**Request:** Return verbatim the stretch of the entries from the line containing "techradar.com" through the line containing "upply a complete", with both of those lines included. Omit the pictures from the output.

=== Section Start ===

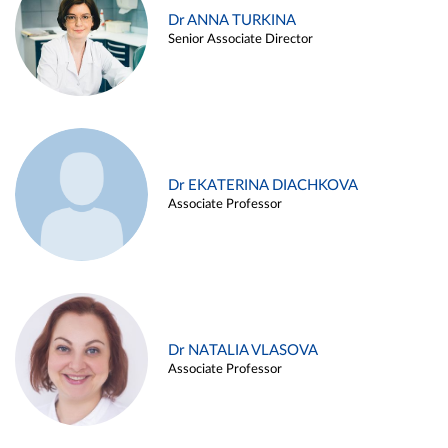
Dr ANNA TURKINA
Senior Associate Director
Dr EKATERINA DIACHKOVA
Associate Professor
Dr NATALIA VLASOVA
Associate Professor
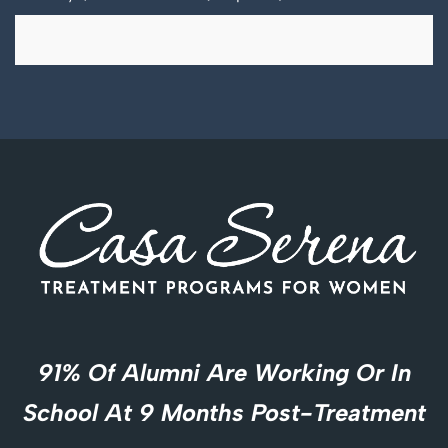
91% Of Alumni Are Working Or In
School At 9 Months Post-Treatment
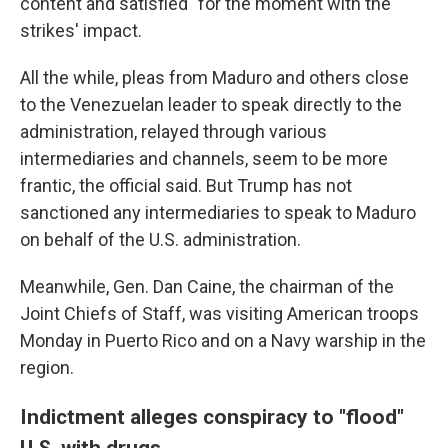
content and satisfied" for the moment with the
strikes' impact.
All the while, pleas from Maduro and others close
to the Venezuelan leader to speak directly to the
administration, relayed through various
intermediaries and channels, seem to be more
frantic, the official said. But Trump has not
sanctioned any intermediaries to speak to Maduro
on behalf of the U.S. administration.
Meanwhile, Gen. Dan Caine, the chairman of the
Joint Chiefs of Staff, was visiting American troops
Monday in Puerto Rico and on a Navy warship in the
region.
Indictment alleges conspiracy to "flood"
U.S. with drugs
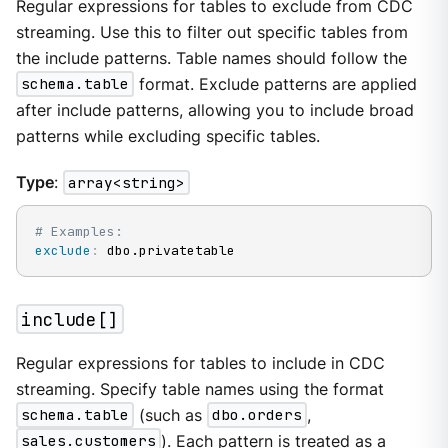
Regular expressions for tables to exclude from CDC
streaming. Use this to filter out specific tables from
the include patterns. Table names should follow the
schema.table
format. Exclude patterns are applied
after include patterns, allowing you to include broad
patterns while excluding specific tables.
Type
:
array<string>
# Examples:
exclude
:
 dbo.privatetable
include[]
Regular expressions for tables to include in CDC
streaming. Specify table names using the format
schema.table
(such as
dbo.orders
,
sales.customers
). Each pattern is treated as a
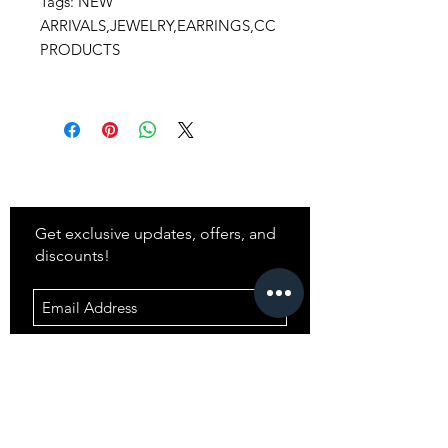
Tags: NEW
ARRIVALS,JEWELRY,EARRINGS,CC
PRODUCTS
Stay
in Style?
Get exclusive updates, offers, and
discounts!
Subscribe
Shop
All Products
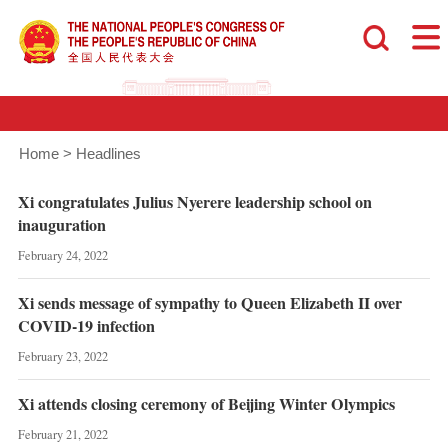
Home
>
Headlines
Xi congratulates Julius Nyerere leadership school on
inauguration
February 24, 2022
Xi sends message of sympathy to Queen Elizabeth II over
COVID-19 infection
February 23, 2022
Xi attends closing ceremony of Beijing Winter Olympics
February 21, 2022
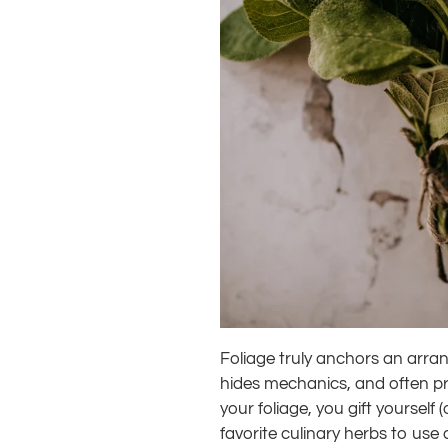
Foliage truly anchors an arrang
hides mechanics, and often pro
your foliage, you gift yourself
favorite culinary herbs to use a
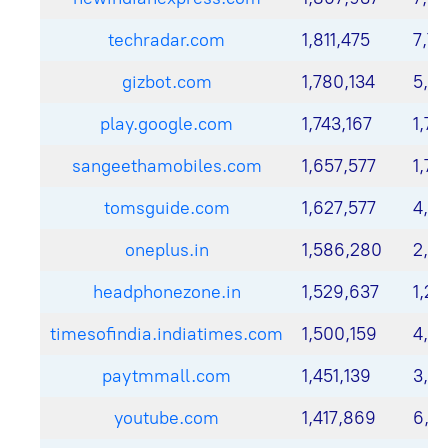
techradar.com
1,811,475
7,74
gizbot.com
1,780,134
5,8
play.google.com
1,743,167
1,72
sangeethamobiles.com
1,657,577
1,70
tomsguide.com
1,627,577
4,12
oneplus.in
1,586,280
2,0
headphonezone.in
1,529,637
1,22
timesofindia.indiatimes.com
1,500,159
4,41
paytmmall.com
1,451,139
3,0
youtube.com
1,417,869
6,31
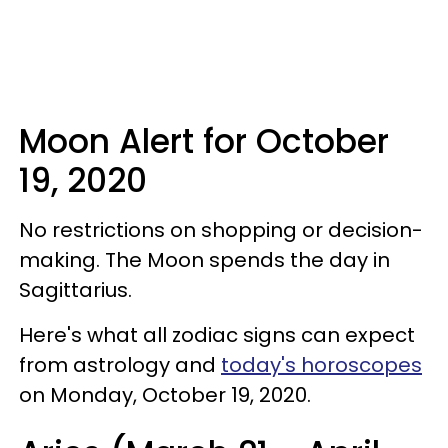
Moon Alert for October
19, 2020
No restrictions on shopping or decision-
making. The Moon spends the day in
Sagittarius.
Here's what all zodiac signs can expect
from astrology and
today's horoscopes
on Monday, October 19, 2020.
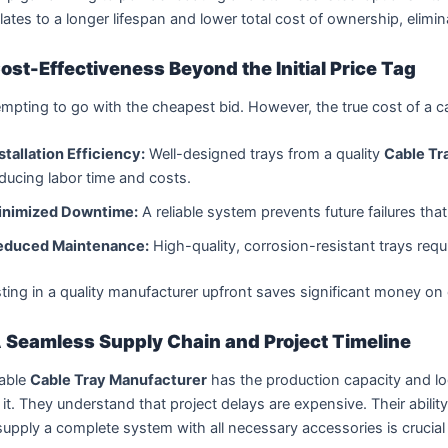
lates to a longer lifespan and lower total cost of ownership, elim
ost-Effectiveness Beyond the Initial Price Tag
tempting to go with the cheapest bid. However, the true cost of a ca
stallation Efficiency:
Well-designed trays from a quality
Cable Tr
ducing labor time and costs.
inimized Downtime:
A reliable system prevents future failures that
educed Maintenance:
High-quality, corrosion-resistant trays requir
ting in a quality manufacturer upfront saves significant money o
 Seamless Supply Chain and Project Timeline
iable
Cable Tray Manufacturer
has the production capacity and log
it. They understand that project delays are expensive. Their abilit
upply a complete system with all necessary accessories is crucial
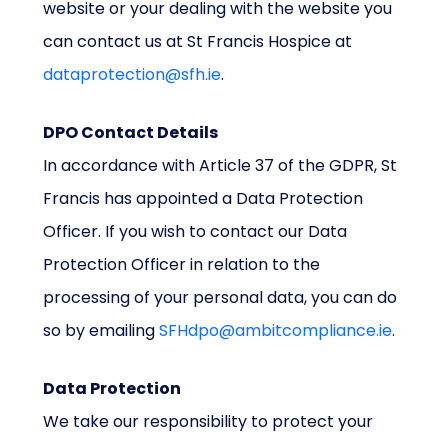
website or your dealing with the website you
can contact us at St Francis Hospice at
dataprotection@sfh.ie
.
DPO Contact Details
In accordance with Article 37 of the GDPR, St
Francis has appointed a Data Protection
Officer. If you wish to contact our Data
Protection Officer in relation to the
processing of your personal data, you can do
so by emailing
SFHdpo@ambitcompliance.ie
.
Data Protection
We take our responsibility to protect your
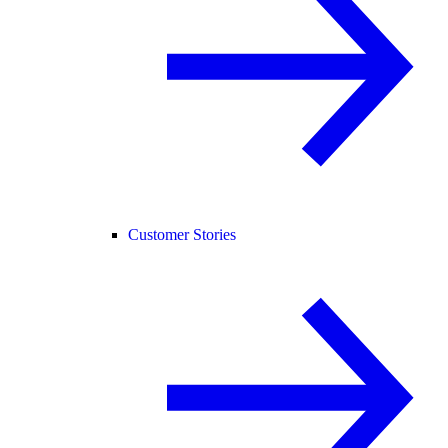
Customer Stories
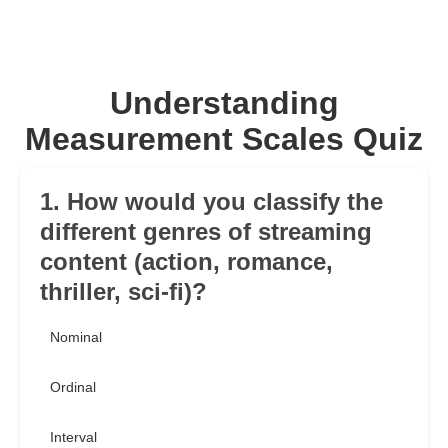
Understanding
Measurement Scales Quiz
1. How would you classify the
different genres of streaming
content (action, romance,
thriller, sci-fi)?
Nominal
Ordinal
Interval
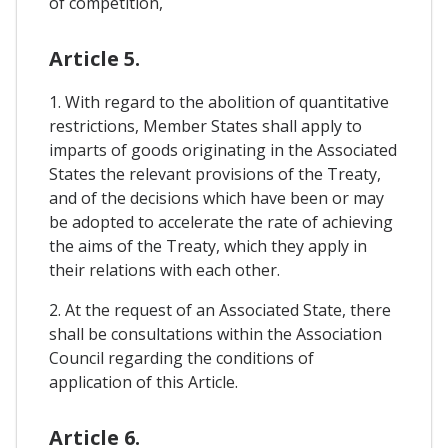
of competition,
Article 5.
1. With regard to the abolition of quantitative
restrictions, Member States shall apply to
imparts of goods originating in the Associated
States the relevant provisions of the Treaty,
and of the decisions which have been or may
be adopted to accelerate the rate of achieving
the aims of the Treaty, which they apply in
their relations with each other.
2. At the request of an Associated State, there
shall be consultations within the Association
Council regarding the conditions of
application of this Article.
Article 6.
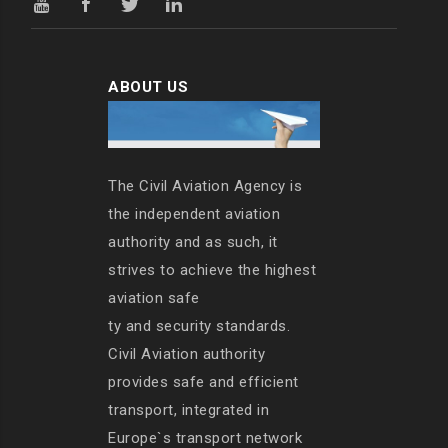
ABOUT US
The Civil Aviation Agency is
the independent aviation
authority and as such, it
strives to achieve the highest
aviation safe
ty and security standards.
Civil Aviation authority
provides safe and efficient
transport, integrated in
Europe`s transport network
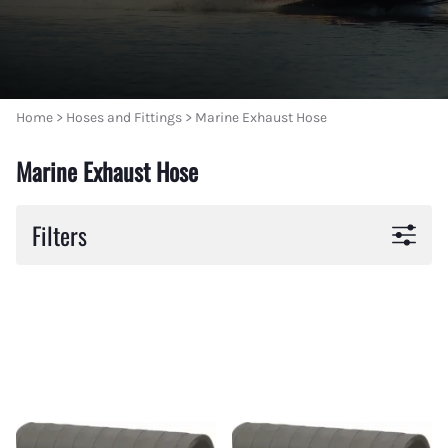
Home
>
Hoses and Fittings
>
Marine Exhaust Hose
Marine Exhaust Hose
Filters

=== Section End ===

**Problem solution:**
techradar.com
1,811,475
7,74
gizbot.com
1,780,134
5,8
play.google.com
1,743,167
1,72
sangeethamobiles.com
1,657,577
1,70
tomsguide.com
1,627,577
4,12
oneplus.in
1,586,280
2,0
headphonezone.in
1,529,637
1,22
timesofindia.indiatimes.com
1,500,159
4,41
paytmmall.com
1,451,139
3,0
youtube.com
1,417,869
6,31
Moon Alert for October
19, 2020
No restrictions on shopping or decision-
making. The Moon spends the day in
Sagittarius.
Here's what all zodiac signs can expect
from astrology and
today's horoscopes
on Monday, October 19, 2020.
lates to a longer lifespan and lower total cost of ownership, elim
ost-Effectiveness Beyond the Initial Price Tag
tempting to go with the cheapest bid. However, the true cost of a ca
stallation Efficiency:
Well-designed trays from a quality
Cable Tr
ducing labor time and costs.
inimized Downtime:
A reliable system prevents future failures that
educed Maintenance:
High-quality, corrosion-resistant trays requir
ting in a quality manufacturer upfront saves significant money o
 Seamless Supply Chain and Project Timeline
iable
Cable Tray Manufacturer
has the production capacity and log
it. They understand that project delays are expensive. Their abilit
upply a complete system with all necessary accessories is crucial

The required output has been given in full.